* [PROBLEM STATEMENT] Leave the pictures out. Return the rest of the listing below exactly.

* [INFORMATION PROVIDED]
______________________________

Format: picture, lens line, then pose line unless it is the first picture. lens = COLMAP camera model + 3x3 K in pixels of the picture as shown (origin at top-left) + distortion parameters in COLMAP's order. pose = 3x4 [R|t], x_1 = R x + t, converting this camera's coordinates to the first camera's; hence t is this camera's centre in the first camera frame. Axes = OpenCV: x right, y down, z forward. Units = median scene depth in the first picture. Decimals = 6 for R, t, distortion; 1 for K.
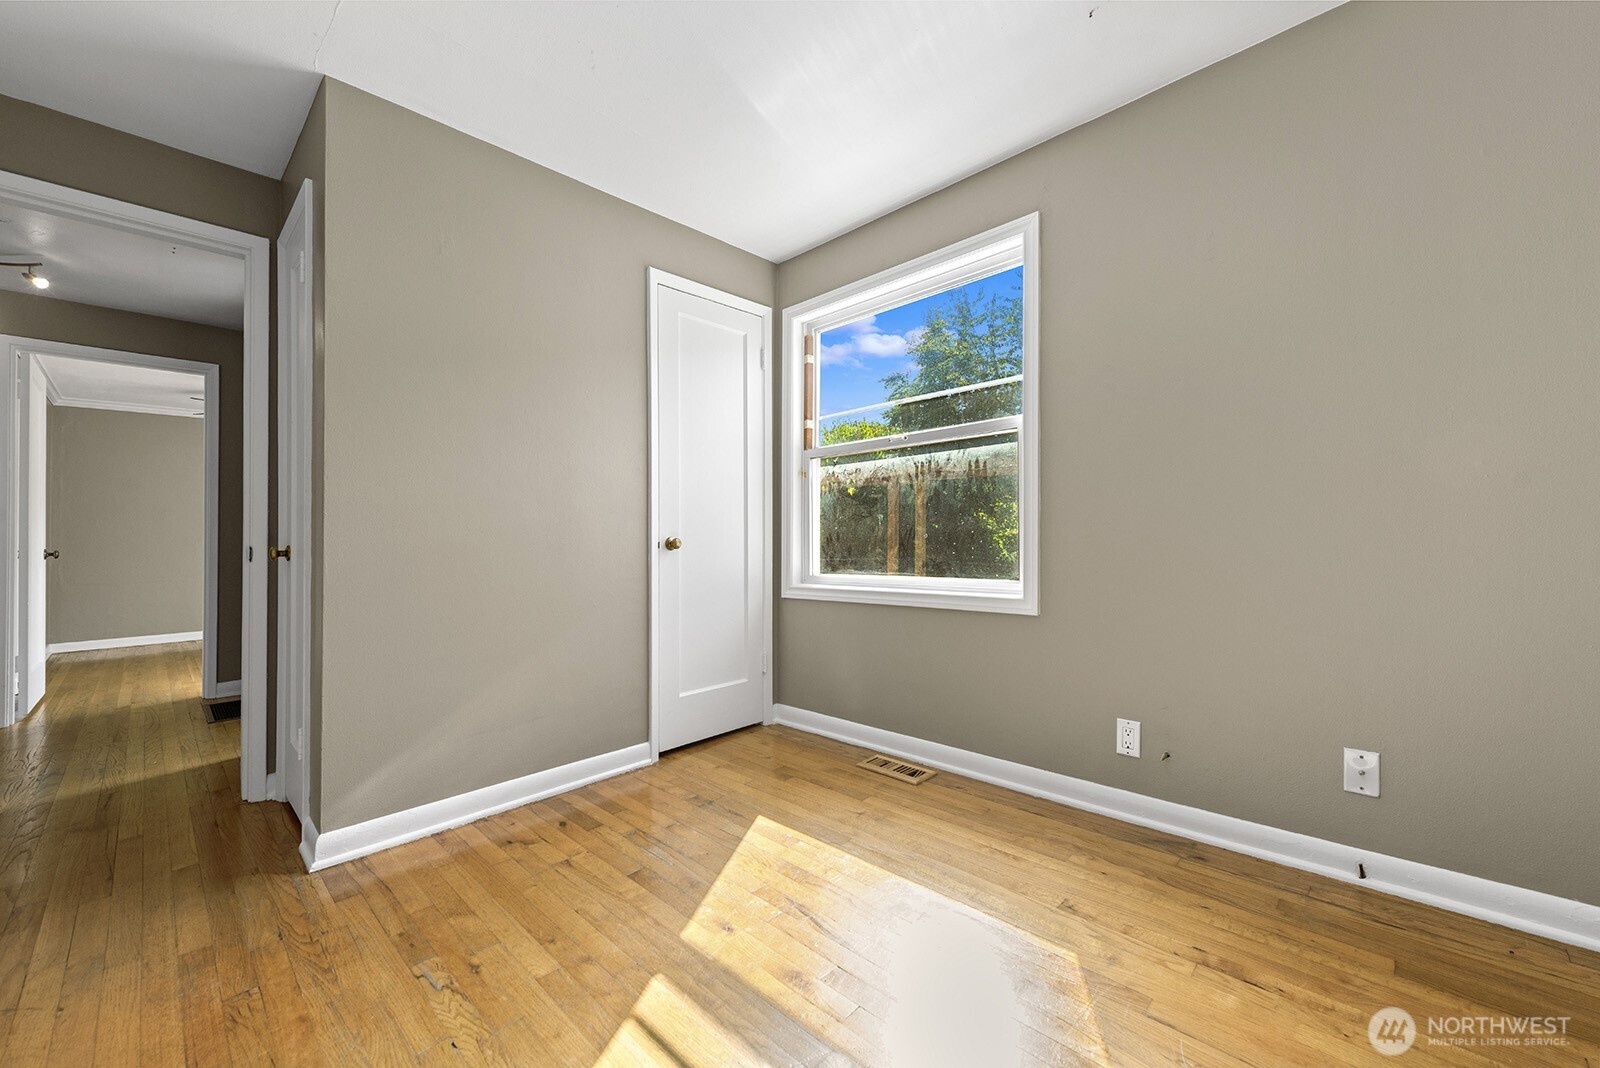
lens RADIAL K [[634.1, 0, 804.3], [0, 634.1, 530.4], [0, 0, 1]] dist [0.001746, -0.000333]
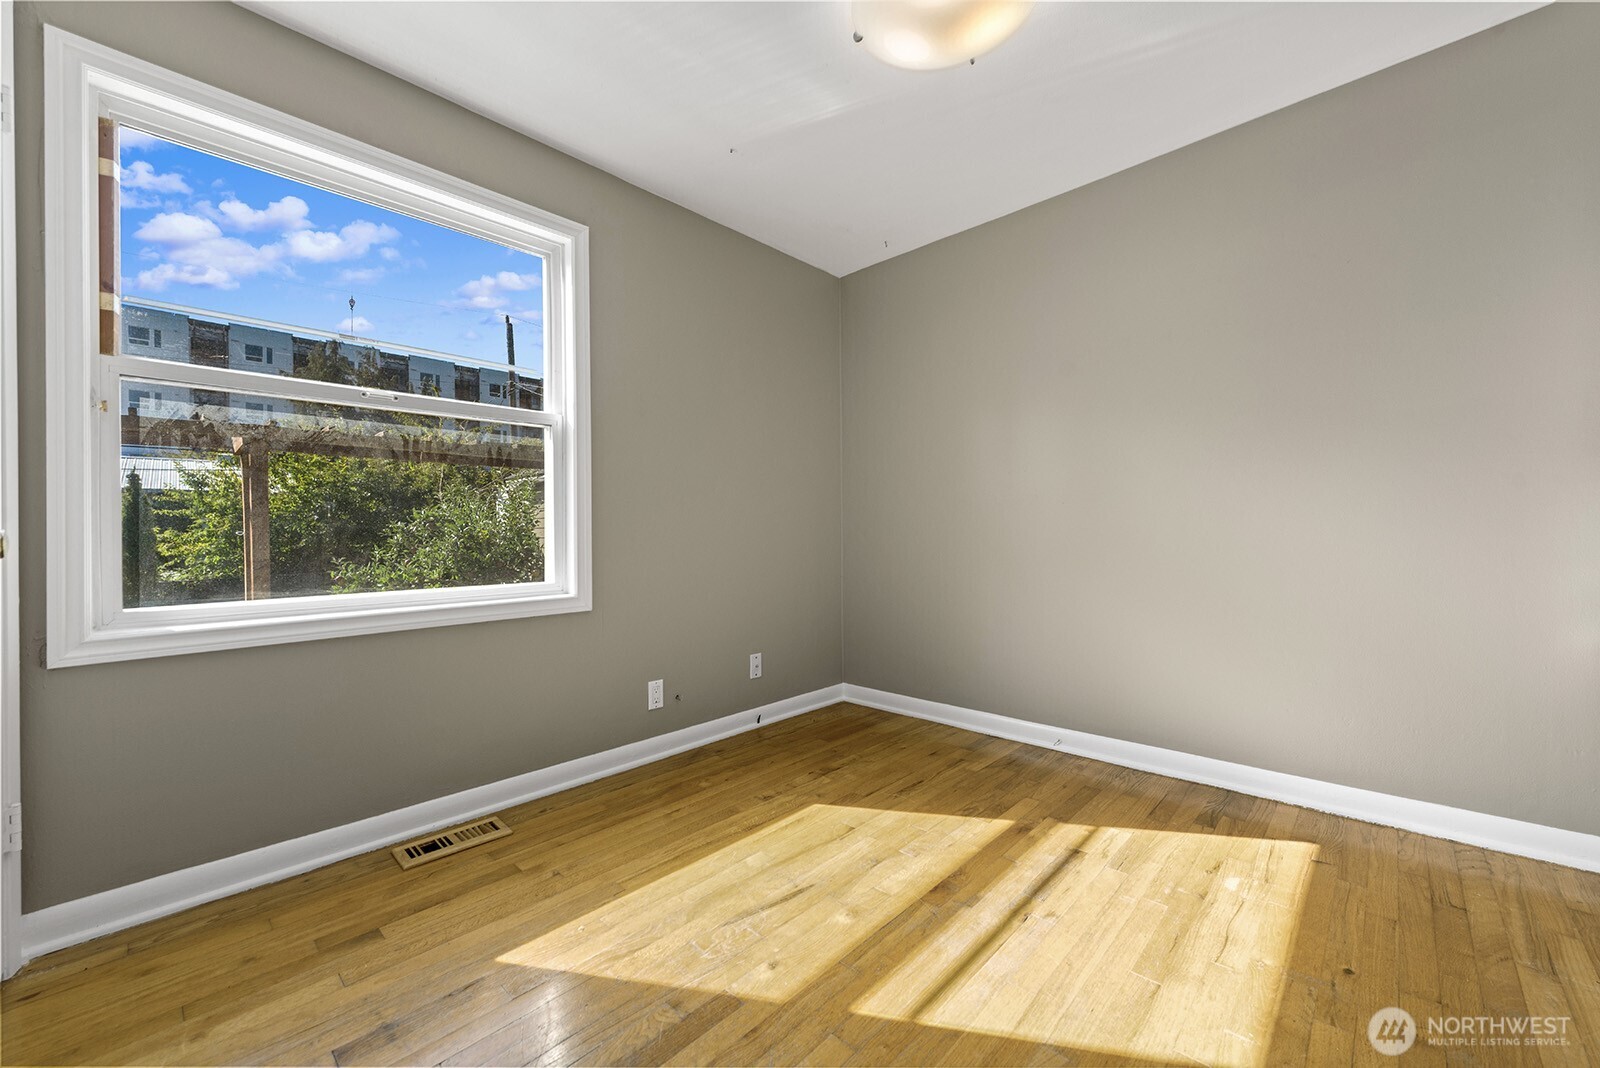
lens RADIAL K [[634.1, 0, 803.8], [0, 634.1, 542.4], [0, 0, 1]] dist [0.001746, -0.000333]
pose [[-0.028485, 0.002684, 0.999591, -0.750628], [-0.003271, 0.999991, -0.002778, 0.024462], [-0.999589, -0.003348, -0.028476, 0.725269]]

______________________________

* [RESULT OF THIS EXERCISE]
Format: picture, lens line, then pose line unless it is the first picture. lens = COLMAP camera model + 3x3 K in pixels of the picture as shown (origin at top-left) + distortion parameters in COLMAP's order. pose = 3x4 [R|t], x_1 = R x + t, converting this camera's coordinates to the first camera's; hence t is this camera's centre in the first camera frame. Axes = OpenCV: x right, y down, z forward. Units = median scene depth in the first picture. Decimals = 6 for R, t, distortion; 1 for K.
lens RADIAL K [[634.1, 0, 804.3], [0, 634.1, 530.4], [0, 0, 1]] dist [0.001746, -0.000333]
lens RADIAL K [[634.1, 0, 803.8], [0, 634.1, 542.4], [0, 0, 1]] dist [0.001746, -0.000333]
pose [[-0.028485, 0.002684, 0.999591, -0.750628], [-0.003271, 0.999991, -0.002778, 0.024462], [-0.999589, -0.003348, -0.028476, 0.725269]]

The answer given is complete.